Aber dieser Ordner lehrte Livia etwas, das zur Grundlage von LOTTEDS wurde. Er lehrte sie, dass die wichtigste Fähigkeit im Schmuckbereich nicht Design ist. Sie ist nicht Gemmologie. Sie ist nicht Metallurgie. Sie ist hören. Den Menschen zuzuhören, die beschreiben, was sich in ihren Körpern abspielt. Zuzuhören, welche Scham und Verwirrung in ihren Stimmen liegt, wenn sie fragen, ob sie selbst das Problem sind. Zuzuhören, welche Hoffnung in ihnen mitschwingt, wenn sie fragen, ob es irgendetwas gibt, das für sie funktionieren könnte.

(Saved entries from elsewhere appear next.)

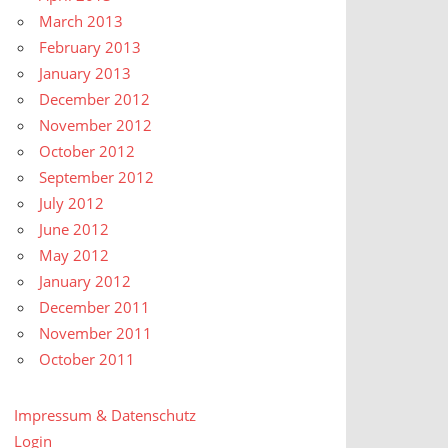
March 2013
February 2013
January 2013
December 2012
November 2012
October 2012
September 2012
July 2012
June 2012
May 2012
January 2012
December 2011
November 2011
October 2011
Impressum & Datenschutz
Login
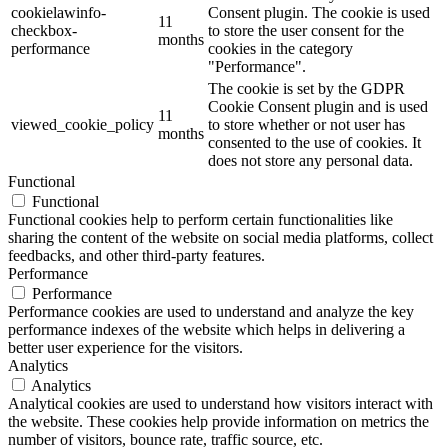
cookielawinfo-
Consent plugin. The cookie is used
11
checkbox-
to store the user consent for the
months
performance
cookies in the category
"Performance".
The cookie is set by the GDPR
Cookie Consent plugin and is used
11
viewed_cookie_policy
to store whether or not user has
months
consented to the use of cookies. It
does not store any personal data.
Functional
Functional
Functional cookies help to perform certain functionalities like
sharing the content of the website on social media platforms, collect
feedbacks, and other third-party features.
Performance
Performance
Performance cookies are used to understand and analyze the key
performance indexes of the website which helps in delivering a
better user experience for the visitors.
Analytics
Analytics
Analytical cookies are used to understand how visitors interact with
the website. These cookies help provide information on metrics the
number of visitors, bounce rate, traffic source, etc.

Jedes Schmuckstück von LOTTEDS ist eine Antwort auf jemanden in diesem Ordner. Die Frau, die keine Ohrringe tragen konnte. Der Mann, der dachte, seine Haut sei zu empfindlich für eine Armbanduhr. Die Teenagerin, deren Ohren jedes Mal anschwollen, wenn sie ein neues Paar Steckohrringe ausprobierte. Die Braut, die ihren Ehering in eine Schublade legte und ihn nie wieder trug.

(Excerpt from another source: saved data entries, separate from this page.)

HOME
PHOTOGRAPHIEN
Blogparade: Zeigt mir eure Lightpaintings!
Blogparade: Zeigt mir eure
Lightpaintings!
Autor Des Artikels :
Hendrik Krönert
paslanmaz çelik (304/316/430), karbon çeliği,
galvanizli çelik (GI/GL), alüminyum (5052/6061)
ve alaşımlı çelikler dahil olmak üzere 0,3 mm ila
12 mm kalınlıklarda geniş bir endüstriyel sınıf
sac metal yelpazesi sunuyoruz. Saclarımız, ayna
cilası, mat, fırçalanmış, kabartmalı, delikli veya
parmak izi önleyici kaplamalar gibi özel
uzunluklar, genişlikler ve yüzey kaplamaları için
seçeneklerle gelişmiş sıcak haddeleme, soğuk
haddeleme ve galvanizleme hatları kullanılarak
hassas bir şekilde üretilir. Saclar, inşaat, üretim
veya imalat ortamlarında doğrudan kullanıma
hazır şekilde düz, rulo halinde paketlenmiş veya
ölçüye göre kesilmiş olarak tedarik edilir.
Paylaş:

Wir kennen nicht alle ihre Namen. Aber wir kennen ihre Geschichten. Und wir bauen für sie.

Warum das jetzt wichtig ist

LOTTEDS ist heute ein anderes Unternehmen als es 2020 war. Wir verfügen über ein Design-Kollektiv. Ein richtiges Atelier. Kunden in ganz Europa und darüber hinaus. Aber dieser Ordner befindet sich noch immer in Livias Büro. Und die Frage, die sich darin durchzieht — Bin ich es? — ist nach wie vor die Frage, die wir beantworten.

Wenn du dir diese Frage je gestellt hast – wenn du dir jemals deine eigene Haut angesehen hast und dich gefragt hast, was mit dir nicht stimmt – möchten wir dir etwas mitteilen. Es lag nie an dir. Es lag an den Inhaltsstoffen. Und wir haben diese Inhaltsstoffe überarbeitet.

Das hat uns der Ordner gelehrt. Dafür bauen wir. Und deshalb sind wir noch nicht fertig.